━━ Quoted text
Wednesday 13 June 2012

We Want A King

It’s an incident I don’t think I’ll ever forget.

It wasn’t long after I’d come to faith at the age of about 18, and one of my friends, Norman, had been asked along to a big gathering of Christians on Boxing Day in the King’s Hall in Belfast. And other than that, we didn’t know a whole lot about it.

Norman’s friend Bobby stopped in to pick us up on the morning of the event and straightaway we clocked that something was wrong. Bobby was in his Sunday best, but Norman and I were just in jeans and sweatshirts, and although he tried to put a brave face on it, it was pretty obvious that we were about to transgress some dress code we didn’t know anything about.

Sure enough, when we got to the King’s Hall, we were the only two out of the 800 men there who weren’t wearing suits. It turned out that this was a brethren convention, and although this particular strand of the Brethren weren’t quite as closed as some, they obviously felt it was important to dress up for worship.

Now in fairness to them, there wasn’t much in the way of sideways glances or outright disapproval; in fact they were so nice we began to wonder if they thought we were unsaved people who’d just wandered in off the street out of curiosity. But for all their niceness, neither Norm nor I felt able to open our mouths when it came time for small group work and discussion. The sartorial gulf between us was just too great to be bridged!

We stood out like sore thumbs that day, and that’s never a comfortable place to be in.

There’s something in all of us that just likes to fit in and to be the same as everyone else. And that instinct is so deep rooted within us, we often find ourselves trying to fit in without stopping to think ‘why’?

When I was thinking about that I remembered a clip from one of my favourite films – Dead Poet’s Society. And in this part, English Teacher John Keating is trying to impress on his students the power of conformity.

(Showed clip - boys told to walk around courtyard but pretty soon ended up marching, all the others were clapping in time. Keating highlighted how quickly they conformed and encouraged them to keep their individuality)

 Very early on in life we learn that things tend to go more smoothly for us if we just blend in. If you blend in, and become part of the crowd, you don’t draw attention to yourself, especially not unwanted attention.

Mercifully we’re not quite at the stage with our kids where which brand of trainers they wear has become a life-or-death issue, but I’m guessing it won’t be too long. Perhaps more than any generation before them, this cohort of young people is under immense pressure to approve of what the herd says is good and disapprove of what the herd says is bad, whether we’re talking about clothes or music or behaviour.

And in a culture that’s a spiritually emaciated as ours, it’s having these material things that defines you. You are what you have. and in no small part, I’m, pretty sure it’s that philosophy, taken to it’s logical extreme, that led to the mass looting we saw in London and other cities last summer. If the herd’s telling me I need this to be a part of things, and I can’t afford it, I’m damn well going to take it.

And those of us who are parents feel the pressure of this too. Is our child deprived if he or she doesn’t have a telly in their own room, and all their friends do? Are we crippling them socially if they’re not on Facebook at age 10, when they’re actually not supposed to be on it ‘til they’re 13? Do they really need that sophisticated phone at that age, or will the herd reject them if they don’t have it?

And of course, we’re not immune to those pressures as adults either!
━━━━
━━ Data extract
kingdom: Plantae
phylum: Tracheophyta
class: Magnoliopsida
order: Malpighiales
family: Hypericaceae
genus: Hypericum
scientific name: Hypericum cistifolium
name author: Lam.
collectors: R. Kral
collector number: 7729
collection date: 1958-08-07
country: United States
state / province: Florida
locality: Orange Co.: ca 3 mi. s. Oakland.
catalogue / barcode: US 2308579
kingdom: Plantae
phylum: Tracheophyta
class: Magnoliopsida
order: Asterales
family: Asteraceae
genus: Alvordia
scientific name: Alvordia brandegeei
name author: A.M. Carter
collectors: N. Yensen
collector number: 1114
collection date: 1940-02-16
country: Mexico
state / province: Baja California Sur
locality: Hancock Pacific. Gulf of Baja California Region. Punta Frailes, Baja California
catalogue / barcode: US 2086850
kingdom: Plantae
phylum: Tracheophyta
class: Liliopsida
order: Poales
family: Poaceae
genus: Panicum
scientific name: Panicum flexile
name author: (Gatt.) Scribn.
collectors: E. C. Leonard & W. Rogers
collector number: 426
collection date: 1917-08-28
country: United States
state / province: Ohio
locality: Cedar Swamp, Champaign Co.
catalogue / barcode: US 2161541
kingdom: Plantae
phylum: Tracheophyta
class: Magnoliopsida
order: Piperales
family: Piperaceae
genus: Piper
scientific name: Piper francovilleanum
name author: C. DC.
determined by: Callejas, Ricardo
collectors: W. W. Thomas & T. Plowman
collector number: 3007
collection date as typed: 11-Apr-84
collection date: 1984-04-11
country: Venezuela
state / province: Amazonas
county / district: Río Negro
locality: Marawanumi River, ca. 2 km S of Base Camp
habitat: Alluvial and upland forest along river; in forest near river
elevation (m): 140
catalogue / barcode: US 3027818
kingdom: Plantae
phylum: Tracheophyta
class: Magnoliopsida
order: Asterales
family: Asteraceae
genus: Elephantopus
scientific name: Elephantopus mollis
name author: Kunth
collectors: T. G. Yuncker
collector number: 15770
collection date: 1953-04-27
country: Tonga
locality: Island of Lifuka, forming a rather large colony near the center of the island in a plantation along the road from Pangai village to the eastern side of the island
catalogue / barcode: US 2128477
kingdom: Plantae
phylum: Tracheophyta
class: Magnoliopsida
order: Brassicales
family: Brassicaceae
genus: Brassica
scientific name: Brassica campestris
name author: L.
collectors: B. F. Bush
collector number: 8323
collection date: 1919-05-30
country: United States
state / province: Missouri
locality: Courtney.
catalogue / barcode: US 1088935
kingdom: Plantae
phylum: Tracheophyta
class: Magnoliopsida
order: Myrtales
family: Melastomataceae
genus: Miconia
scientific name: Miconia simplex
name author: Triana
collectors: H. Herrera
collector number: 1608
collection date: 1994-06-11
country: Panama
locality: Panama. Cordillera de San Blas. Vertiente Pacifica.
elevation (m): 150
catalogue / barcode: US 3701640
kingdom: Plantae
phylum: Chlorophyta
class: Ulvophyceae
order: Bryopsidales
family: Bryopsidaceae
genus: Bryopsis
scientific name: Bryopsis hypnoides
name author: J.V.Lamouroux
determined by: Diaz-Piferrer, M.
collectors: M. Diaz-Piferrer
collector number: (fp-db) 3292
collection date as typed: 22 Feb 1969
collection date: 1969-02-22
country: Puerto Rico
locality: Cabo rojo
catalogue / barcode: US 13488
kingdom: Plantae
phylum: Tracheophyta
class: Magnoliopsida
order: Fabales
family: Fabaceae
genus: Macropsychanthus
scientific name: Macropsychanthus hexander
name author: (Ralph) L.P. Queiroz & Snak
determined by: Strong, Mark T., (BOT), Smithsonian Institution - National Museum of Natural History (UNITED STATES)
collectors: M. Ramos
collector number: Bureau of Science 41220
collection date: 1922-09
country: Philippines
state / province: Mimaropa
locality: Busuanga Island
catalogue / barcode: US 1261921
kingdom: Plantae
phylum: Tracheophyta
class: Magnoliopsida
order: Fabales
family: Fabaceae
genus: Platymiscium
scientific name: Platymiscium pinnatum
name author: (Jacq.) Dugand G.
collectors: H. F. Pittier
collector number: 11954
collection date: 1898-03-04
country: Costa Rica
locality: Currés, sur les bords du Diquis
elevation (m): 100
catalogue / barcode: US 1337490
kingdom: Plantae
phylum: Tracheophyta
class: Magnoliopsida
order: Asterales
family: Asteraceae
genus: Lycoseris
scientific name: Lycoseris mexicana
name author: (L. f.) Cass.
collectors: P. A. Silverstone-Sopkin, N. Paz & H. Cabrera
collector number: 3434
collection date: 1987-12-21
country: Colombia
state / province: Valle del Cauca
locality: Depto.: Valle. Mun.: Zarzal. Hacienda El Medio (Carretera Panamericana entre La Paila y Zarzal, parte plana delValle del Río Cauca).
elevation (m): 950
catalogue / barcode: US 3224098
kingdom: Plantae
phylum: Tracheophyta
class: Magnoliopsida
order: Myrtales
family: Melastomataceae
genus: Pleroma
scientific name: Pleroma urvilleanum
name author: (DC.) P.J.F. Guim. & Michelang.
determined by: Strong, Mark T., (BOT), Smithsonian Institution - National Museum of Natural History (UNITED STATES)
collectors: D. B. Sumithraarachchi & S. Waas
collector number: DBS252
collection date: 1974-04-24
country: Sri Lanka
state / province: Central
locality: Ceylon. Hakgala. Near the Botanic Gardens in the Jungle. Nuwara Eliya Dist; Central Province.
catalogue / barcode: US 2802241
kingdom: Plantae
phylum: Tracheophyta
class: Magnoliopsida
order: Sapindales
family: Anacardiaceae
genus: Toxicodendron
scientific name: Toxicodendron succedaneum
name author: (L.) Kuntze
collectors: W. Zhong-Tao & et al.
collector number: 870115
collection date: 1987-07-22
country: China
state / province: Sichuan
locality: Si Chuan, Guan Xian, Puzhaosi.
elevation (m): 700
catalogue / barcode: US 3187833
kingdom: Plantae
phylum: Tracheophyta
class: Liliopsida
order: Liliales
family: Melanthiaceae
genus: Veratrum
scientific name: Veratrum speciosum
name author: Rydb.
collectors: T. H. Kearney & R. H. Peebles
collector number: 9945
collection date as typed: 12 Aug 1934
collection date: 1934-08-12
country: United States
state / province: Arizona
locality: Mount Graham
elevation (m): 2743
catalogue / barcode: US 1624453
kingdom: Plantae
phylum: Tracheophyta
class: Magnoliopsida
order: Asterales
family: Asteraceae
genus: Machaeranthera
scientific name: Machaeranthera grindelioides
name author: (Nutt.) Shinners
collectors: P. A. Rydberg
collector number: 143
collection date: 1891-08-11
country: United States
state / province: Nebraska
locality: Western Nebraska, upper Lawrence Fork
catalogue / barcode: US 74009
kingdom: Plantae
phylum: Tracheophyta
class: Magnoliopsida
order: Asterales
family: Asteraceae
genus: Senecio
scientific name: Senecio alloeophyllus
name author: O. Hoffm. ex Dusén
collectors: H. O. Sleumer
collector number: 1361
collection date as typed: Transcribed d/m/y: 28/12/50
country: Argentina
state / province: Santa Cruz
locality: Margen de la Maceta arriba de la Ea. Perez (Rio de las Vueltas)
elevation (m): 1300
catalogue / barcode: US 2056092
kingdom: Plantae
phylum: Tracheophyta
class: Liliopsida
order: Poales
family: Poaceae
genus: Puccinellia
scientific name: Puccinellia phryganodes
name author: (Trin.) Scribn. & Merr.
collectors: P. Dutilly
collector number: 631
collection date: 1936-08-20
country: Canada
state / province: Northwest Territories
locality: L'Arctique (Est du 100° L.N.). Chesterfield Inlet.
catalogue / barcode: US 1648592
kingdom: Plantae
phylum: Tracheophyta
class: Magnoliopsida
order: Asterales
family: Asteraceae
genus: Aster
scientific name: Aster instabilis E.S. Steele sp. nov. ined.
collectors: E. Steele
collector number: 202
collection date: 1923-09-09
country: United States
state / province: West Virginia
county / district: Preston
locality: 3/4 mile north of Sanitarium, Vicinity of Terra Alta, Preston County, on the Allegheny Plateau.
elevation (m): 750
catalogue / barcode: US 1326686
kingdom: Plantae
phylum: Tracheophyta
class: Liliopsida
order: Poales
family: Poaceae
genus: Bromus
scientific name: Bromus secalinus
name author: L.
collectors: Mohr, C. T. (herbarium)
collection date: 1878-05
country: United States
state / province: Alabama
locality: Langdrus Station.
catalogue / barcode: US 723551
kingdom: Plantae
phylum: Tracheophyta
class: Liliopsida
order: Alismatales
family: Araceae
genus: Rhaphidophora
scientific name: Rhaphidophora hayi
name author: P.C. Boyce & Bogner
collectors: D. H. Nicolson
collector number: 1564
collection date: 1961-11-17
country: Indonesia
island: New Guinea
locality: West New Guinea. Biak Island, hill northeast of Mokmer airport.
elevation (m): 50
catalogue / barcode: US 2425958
━━━━
# Exercises to complete
**a)** Using the piece on fitting in, answer the following:
(i) How many men were at the gathering in the King's Hall?
(ii) From which film does the writer show a clip?
(iii) At what age are children supposed to be allowed on Facebook?
**b)** Please give the listing again, starting with its first line and going on through the line with "catalogue / barcode: US 2308579", and swap "locality" for "place" while leaving everything else unchanged.

# Complete answers
**a)**
(i) 800
(ii) Dead Poet's Society
(iii) 13

**b)**
kingdom: Plantae
phylum: Tracheophyta
class: Magnoliopsida
order: Malpighiales
family: Hypericaceae
genus: Hypericum
scientific name: Hypericum cistifolium
name author: Lam.
collectors: R. Kral
collector number: 7729
collection date: 1958-08-07
country: United States
state / province: Florida
place: Orange Co.: ca 3 mi. s. Oakland.
catalogue / barcode: US 2308579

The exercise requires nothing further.